Segment Start: SOURCE DOCUMENT

Sandra On top of this comes the news media that wants to keep readers or viewers up to date with the latest developments in the fight against COVID-19 and hence takes the findings in this study at face value.

Kai So if we look at the study that claims that the virus mutated and is now spreading faster, we can see that the authors actually make no claims about the virus itself or the causal mechanism by which this mutation, which certainly exists, might actually make it more contagious. All they have done is compare the spread of the original virus in China and the spread in other regions later of the mutation. And an article in Gizmodo which were putting in the shownotes, points out quite rightly that this might largely be an artefact of the reactions of the various countries in which the virus was spreading. So while it is true that this mutation spreads faster, we do not know whether this is actually due to the mutation as such.

Sandra And of course, this is not the only problem you can find in such studies. There were different things wrong with the French nicotine study.

Kai In that study, it was certainly true that among those ending up in hospital with COVID-19, there were fewer smokers than in the general public. But it has been pointed out that this might not be due to the fact that smoking actually protects you from COVID-19, as was widely claimed in the media, it might simply be due to certain biases that have entered the study, such as false reporting. People who end up in hospital might not disclose that they're smokers. They are older people, many of which have smoked all their life, they might have quit since. And among them are many health workers who got infected during the pandemic, many of which are non-smokers. So without actually better scientific studies, we can by no means make quite dangerous claims, such as that smoking protects you from COVID-19.

Sandra And the scientific process is actually where we want to end up. Because what isn't always clear to general audiences is that the scientific process is much like a conversation. It's a collaborative effort that is based on debate, that is based on constructive criticism and on building and changing ideas.

Segment End: SOURCE DOCUMENT
Segment Start: DATA PROVIDED

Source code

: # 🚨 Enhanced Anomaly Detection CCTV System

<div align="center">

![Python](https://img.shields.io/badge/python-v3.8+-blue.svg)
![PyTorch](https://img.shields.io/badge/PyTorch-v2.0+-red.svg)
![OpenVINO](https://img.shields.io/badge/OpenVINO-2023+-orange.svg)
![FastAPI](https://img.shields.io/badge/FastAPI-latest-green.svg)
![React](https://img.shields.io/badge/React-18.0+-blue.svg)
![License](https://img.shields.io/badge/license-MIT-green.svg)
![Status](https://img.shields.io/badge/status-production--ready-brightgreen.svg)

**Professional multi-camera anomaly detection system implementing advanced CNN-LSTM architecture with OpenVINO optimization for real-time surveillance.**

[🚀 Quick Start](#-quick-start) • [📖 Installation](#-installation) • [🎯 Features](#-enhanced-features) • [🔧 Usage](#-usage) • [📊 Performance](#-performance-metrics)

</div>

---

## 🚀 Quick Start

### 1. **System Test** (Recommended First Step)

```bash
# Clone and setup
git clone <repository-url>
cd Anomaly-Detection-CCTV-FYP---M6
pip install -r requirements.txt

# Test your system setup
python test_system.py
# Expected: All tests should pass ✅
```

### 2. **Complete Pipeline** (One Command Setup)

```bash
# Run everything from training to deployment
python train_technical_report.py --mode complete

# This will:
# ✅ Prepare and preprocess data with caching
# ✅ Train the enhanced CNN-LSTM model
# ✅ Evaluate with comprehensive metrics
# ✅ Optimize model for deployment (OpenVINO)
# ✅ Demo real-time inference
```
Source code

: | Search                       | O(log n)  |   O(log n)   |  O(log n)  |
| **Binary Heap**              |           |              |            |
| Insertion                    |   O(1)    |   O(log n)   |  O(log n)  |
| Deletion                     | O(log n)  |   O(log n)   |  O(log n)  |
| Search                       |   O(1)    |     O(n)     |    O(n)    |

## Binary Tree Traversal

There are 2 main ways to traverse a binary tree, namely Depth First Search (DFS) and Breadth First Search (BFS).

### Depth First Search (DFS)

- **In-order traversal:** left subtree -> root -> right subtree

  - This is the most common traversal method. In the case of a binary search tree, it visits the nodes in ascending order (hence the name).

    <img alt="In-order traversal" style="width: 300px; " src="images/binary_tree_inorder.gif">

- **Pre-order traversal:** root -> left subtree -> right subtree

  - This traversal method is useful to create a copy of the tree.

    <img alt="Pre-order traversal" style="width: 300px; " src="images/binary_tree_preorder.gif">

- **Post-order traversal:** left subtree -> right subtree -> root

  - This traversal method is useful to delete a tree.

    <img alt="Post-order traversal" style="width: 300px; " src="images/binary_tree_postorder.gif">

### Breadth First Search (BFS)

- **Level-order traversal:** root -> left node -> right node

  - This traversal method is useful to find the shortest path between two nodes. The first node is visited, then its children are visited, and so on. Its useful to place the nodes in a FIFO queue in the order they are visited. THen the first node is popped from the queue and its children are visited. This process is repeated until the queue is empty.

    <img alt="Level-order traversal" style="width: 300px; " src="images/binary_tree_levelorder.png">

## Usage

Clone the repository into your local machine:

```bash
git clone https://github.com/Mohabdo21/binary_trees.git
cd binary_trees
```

Segment End: DATA PROVIDED

▸ **USING THE INFORMATION**:
A: In the conversation about COVID-19 studies, condense the paragraph beginning "In that study, it was certainly true" into a bulleted list that keeps its main facts.
B: Reproduce verbatim the stretch of the conversation about COVID-19 studies from "Kai So if we" through "mutation as such.".
C: Answer these questions using the conversation about COVID-19 studies:
(i) Which publication ran the article that will be included in the shownotes?
(ii) In the French nicotine study, which group was less common among those hospitalized with COVID-19 than in the general public?
(iii) What do general audiences not always realize the scientific process is much like?

▸ **ANSWERS BY ITEM**:
A:
- Among people hospitalized with COVID-19, there were fewer smokers than in the general public.
- This may not mean that smoking protects against COVID-19, as the media widely claimed. Biases in the study, such as false reporting, may explain it.
- Hospitalized patients might not disclose that they smoke. Many are older people who smoked all their life and may have quit since.
- Many of those hospitalized are health workers infected during the pandemic, and many of them are non-smokers.
- Without better scientific studies, dangerous claims such as "smoking protects you from COVID-19" cannot be made.

B:
Kai So if we look at the study that claims that the virus mutated and is now spreading faster, we can see that the authors actually make no claims about the virus itself or the causal mechanism by which this mutation, which certainly exists, might actually make it more contagious. All they have done is compare the spread of the original virus in China and the spread in other regions later of the mutation. And an article in Gizmodo which were putting in the shownotes, points out quite rightly that this might largely be an artefact of the reactions of the various countries in which the virus was spreading. So while it is true that this mutation spreads faster, we do not know whether this is actually due to the mutation as such.

C:
(i) Gizmodo
(ii) Smokers
(iii) A conversation